ABC Analysis: An ABC analysis prioritizes SKUs by lumping them into three categories: A — high value products with a low contribution margin, B — mid-value products selling at a mid-range velocity, C — high velocity products with low margin. An ABC analysis helps merchants prioritize the SKUs that are ultimately driving the profitability of their business and may prompt them to reconsider their product profile entirely.
How On-Demand Warehousing Helps Meet Seasonal Demands
Without the proper warehousing and fulfillment solution, seasonal suppliers may spend a significant portion of their annual revenue paying for storage space they don’t need. However, with the arrival of on-demand warehousing and fulfillment to the logistics space, businesses are now afforded with a much more flexible solution for managing seasonal demand. Here’s how:
Complete Storage Scalability. On-demand warehousing provides businesses with complete flexibility over the levels of inventory they maintain year-round. Warehouse space can be scaled up or down as needed, and with flexible contracts and no start-up fees, they’re a low-risk option that minimizes investment in fixed assets. Businesses pay only for the space that they use, when they are using it and rates are consistent year-round. This enables season merchants to keep overhead low during the off-season and rapidly scale up their inventory in time for the busy season without being sidelined by excessive costs or insufficient storage space.
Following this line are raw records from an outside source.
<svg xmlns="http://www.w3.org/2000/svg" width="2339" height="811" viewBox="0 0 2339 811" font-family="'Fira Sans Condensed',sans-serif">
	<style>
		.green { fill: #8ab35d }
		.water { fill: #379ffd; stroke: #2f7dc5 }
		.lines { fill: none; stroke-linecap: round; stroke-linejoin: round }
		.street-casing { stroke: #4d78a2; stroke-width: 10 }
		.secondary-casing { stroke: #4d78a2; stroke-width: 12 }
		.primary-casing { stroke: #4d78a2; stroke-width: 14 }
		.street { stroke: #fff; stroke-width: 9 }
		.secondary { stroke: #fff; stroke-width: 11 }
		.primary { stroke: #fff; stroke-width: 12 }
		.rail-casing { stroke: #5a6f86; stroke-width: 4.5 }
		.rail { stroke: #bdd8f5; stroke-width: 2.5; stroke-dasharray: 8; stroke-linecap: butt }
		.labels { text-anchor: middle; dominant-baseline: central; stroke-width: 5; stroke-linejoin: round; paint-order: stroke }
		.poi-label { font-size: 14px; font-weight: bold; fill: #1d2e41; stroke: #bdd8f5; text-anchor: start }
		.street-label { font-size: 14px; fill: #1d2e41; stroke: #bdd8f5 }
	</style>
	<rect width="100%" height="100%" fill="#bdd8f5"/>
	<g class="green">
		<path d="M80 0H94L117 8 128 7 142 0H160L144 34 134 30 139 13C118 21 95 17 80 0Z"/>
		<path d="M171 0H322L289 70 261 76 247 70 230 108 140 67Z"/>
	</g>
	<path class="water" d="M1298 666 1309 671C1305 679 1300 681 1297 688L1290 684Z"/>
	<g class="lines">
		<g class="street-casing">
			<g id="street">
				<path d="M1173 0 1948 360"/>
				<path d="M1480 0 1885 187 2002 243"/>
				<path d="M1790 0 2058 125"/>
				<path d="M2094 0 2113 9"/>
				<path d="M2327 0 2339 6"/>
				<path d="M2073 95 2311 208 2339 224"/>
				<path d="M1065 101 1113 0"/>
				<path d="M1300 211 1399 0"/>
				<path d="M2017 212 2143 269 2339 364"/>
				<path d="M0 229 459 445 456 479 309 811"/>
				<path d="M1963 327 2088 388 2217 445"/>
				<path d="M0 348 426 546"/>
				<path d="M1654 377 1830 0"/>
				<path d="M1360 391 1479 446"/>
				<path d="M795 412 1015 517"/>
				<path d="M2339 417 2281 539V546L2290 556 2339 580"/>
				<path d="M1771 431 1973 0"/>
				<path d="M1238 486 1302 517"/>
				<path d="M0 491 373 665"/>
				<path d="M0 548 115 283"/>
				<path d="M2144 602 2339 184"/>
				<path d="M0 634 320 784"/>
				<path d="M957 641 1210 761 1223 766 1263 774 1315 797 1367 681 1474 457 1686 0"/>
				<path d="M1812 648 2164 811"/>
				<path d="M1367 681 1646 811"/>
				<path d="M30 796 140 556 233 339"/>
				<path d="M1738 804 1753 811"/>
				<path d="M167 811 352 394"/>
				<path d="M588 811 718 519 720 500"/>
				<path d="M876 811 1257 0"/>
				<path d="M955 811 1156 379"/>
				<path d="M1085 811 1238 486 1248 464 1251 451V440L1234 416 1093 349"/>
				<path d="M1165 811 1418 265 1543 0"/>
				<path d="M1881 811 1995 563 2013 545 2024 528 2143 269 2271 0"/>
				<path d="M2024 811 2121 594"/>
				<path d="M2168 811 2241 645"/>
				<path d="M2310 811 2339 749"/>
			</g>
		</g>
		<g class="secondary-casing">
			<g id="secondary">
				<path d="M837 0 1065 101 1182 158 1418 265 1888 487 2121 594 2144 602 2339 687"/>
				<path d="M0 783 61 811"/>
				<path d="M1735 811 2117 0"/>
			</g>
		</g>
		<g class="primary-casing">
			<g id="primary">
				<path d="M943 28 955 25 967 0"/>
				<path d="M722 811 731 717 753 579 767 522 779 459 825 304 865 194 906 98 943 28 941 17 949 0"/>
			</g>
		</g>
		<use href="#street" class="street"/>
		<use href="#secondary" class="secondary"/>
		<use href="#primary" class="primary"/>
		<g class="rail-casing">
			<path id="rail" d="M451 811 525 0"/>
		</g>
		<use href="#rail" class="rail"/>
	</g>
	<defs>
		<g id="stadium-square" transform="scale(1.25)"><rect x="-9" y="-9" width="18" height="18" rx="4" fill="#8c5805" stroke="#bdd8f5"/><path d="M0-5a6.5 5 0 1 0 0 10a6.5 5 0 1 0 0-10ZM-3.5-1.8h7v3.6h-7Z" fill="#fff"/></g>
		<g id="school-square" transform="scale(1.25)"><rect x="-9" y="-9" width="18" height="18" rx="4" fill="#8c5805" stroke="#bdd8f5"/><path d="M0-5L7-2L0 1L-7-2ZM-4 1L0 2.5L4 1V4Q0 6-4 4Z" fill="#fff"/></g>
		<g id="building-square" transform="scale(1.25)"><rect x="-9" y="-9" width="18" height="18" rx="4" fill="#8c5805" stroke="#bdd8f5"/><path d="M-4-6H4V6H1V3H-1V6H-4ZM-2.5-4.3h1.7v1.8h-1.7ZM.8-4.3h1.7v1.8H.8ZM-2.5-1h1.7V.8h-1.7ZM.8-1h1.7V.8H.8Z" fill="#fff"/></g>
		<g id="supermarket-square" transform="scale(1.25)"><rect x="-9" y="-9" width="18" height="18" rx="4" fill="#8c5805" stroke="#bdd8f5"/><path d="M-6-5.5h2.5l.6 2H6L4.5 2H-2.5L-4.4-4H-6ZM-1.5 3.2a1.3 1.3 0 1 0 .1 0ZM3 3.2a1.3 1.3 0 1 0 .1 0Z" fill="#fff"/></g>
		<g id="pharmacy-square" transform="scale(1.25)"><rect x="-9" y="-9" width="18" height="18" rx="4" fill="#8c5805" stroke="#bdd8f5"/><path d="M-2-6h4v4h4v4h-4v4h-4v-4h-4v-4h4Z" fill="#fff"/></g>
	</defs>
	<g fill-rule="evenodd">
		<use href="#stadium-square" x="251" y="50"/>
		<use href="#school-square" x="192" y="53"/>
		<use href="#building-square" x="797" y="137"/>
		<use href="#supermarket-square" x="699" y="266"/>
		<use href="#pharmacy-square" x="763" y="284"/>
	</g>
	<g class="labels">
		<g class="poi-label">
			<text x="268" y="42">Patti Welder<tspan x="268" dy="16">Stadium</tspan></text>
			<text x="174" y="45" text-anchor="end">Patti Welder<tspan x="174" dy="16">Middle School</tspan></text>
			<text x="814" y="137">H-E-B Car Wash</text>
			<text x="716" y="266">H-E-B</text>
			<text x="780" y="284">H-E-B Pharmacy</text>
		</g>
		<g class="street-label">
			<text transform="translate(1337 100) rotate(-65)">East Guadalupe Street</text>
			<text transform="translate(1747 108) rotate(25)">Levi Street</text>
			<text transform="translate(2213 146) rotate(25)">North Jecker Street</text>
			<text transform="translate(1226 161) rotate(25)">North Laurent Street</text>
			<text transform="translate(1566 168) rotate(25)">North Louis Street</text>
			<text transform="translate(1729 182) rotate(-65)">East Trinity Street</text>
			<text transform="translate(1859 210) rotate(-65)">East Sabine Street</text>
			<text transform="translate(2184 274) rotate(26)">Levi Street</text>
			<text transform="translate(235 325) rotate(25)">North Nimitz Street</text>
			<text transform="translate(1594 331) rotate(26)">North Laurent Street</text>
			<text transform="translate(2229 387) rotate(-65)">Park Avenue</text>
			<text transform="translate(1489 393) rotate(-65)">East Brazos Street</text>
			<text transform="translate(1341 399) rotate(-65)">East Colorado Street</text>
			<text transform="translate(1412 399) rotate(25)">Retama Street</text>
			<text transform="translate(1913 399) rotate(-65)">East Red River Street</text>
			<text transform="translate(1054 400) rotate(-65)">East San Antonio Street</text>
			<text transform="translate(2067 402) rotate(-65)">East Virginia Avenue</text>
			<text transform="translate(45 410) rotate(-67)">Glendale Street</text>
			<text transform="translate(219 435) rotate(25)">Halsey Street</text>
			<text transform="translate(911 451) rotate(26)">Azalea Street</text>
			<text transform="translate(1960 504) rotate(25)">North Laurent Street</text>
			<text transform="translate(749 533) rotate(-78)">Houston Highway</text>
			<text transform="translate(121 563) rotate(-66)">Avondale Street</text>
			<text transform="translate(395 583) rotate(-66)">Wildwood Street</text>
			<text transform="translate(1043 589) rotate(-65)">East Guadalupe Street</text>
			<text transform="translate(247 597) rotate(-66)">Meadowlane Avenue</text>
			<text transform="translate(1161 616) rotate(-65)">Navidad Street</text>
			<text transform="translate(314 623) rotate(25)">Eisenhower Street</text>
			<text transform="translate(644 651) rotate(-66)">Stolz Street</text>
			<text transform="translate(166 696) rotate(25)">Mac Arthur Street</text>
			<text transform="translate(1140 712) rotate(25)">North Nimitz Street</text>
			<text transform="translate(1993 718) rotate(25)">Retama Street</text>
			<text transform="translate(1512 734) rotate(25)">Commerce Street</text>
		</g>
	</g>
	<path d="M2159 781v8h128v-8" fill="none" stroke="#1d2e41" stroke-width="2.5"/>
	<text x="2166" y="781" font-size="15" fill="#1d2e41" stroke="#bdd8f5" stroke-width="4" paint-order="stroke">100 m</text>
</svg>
Real-Time Inventory Status & Restock Alerts. By combining their network of warehouses with an online technology platform, the leading on-demand solutions provide businesses with real-time insight regarding the status of inventory across each warehouse location, as well as the status of outstanding deliveries and in-process shipments.The most advanced systems will also set automated re-order points and deliver alerts when inventory levels at any location drop below a certain threshold.
Demand Planning & Sales Forecasting. As supplier data regarding inventory turnover, seasonal demand, and customer deliveries accumulate within the system over time, businesses can leverage the on-demand solution to develop sales and demand forecasts. This allows them to effectively plot out required inventory levels over the course of the year. Ultimately, companies can use these insights to optimize the amount of inventory they maintain year-round, thereby avoiding the costs of excess storage space while also protecting against potential stock outages..
Guaranteed 2-Day Delivery. Looking beyond inventory management, on-demand warehouses offer a distributed network of warehouses to enable nationwide 2-day delivery. Given that 54% of shoppers wait until after Black Friday/Cyber Monday to purchase holiday gifts, a nationwide 2-day delivery network can be a major competitive advantage in attracting last-minute convenience shoppers.
Flexibility is the Key to Seasonal Inventory Management
With the winter holiday season fast approaching, many seasonal suppliers are already preparing their supply chains to handle the uptick in demand. Without the appropriate warehousing and inventory management strategy, many merchants will sacrifice margins to elevated storage costs. With the on-demand warehousing model revolutionizing the logistics industry it’s now easier than ever to find a flexible and scalable partner to transform seasonal inventory management from a pain point to a growth lever.